__Activity 1__:
Which dates and years does the Medicare payment article mention? List each one.
__Activity 2__:
In the Medicare payment article, what do physicians who achieve positive outcomes receive in 2019?
__Activity 3__:
Repeat the stretch of the Medicare payment article from "Potential unintended consequences." through "for the patient.".

*** Page text Section Begins ***

Seniors receiving Medicare benefits might not know it, but the government is implementing a major change in how it reimburses doctors for their care. The change is intended to ensure doctors are keeping their patients healthy and financially reward them for doing so.
Merit-based payments. The Medicare Access and CHIP Reauthorization Act of 2015, also known as MACRA, is eliminating the old formula of paying for Medicare Part B services and replacing it with two options: advanced alternative payment models and the merit-based incentive payment system. Called MIPS, that second option will apply to health care professionals that bill Medicare more than $30,000 a year and see more than 100 Medicare patients annually.
Starting in 2017, physicians will need to track patient data and outcomes and record how they've used technology in their practice. Data needs to be submitted by March 31, 2018. Physicians who achieve positive outcomes will receive a 5 percent bonus in 2019. Those who don't record and submit data on patient outcomes will be charged a 4 percent penalty.
While some see the new payment model as a positive move away from the fee-for-service system, critics argue it could result in more work for doctors. "This is a lot of work for 5 percent," says Ash Toumayants, founder of financial planning firm Strong Tower Associates in Pennsylvania.
Potential unintended consequences. MIPS is intended to move Medicare away from the longstanding fee-for-service model. Under that form of reimbursement, doctors receive a fee for every service they perform. Some argue this payment method encourages doctors to perform more interventions and tests rather than focus only on those that will have a positive outcome for the patient.

*** Page text Section Ends ***
*** Data for analysis Section Begins ***

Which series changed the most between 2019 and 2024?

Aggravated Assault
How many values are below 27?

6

*** Data for analysis Section Ends ***

__Exercise answer 1__:
2015, 2017, March 31, 2018, and 2019

__Exercise answer 2__:
A 5 percent bonus.

__Exercise answer 3__:
Potential unintended consequences. MIPS is intended to move Medicare away from the longstanding fee-for-service model. Under that form of reimbursement, doctors receive a fee for every service they perform. Some argue this payment method encourages doctors to perform more interventions and tests rather than focus only on those that will have a positive outcome for the patient.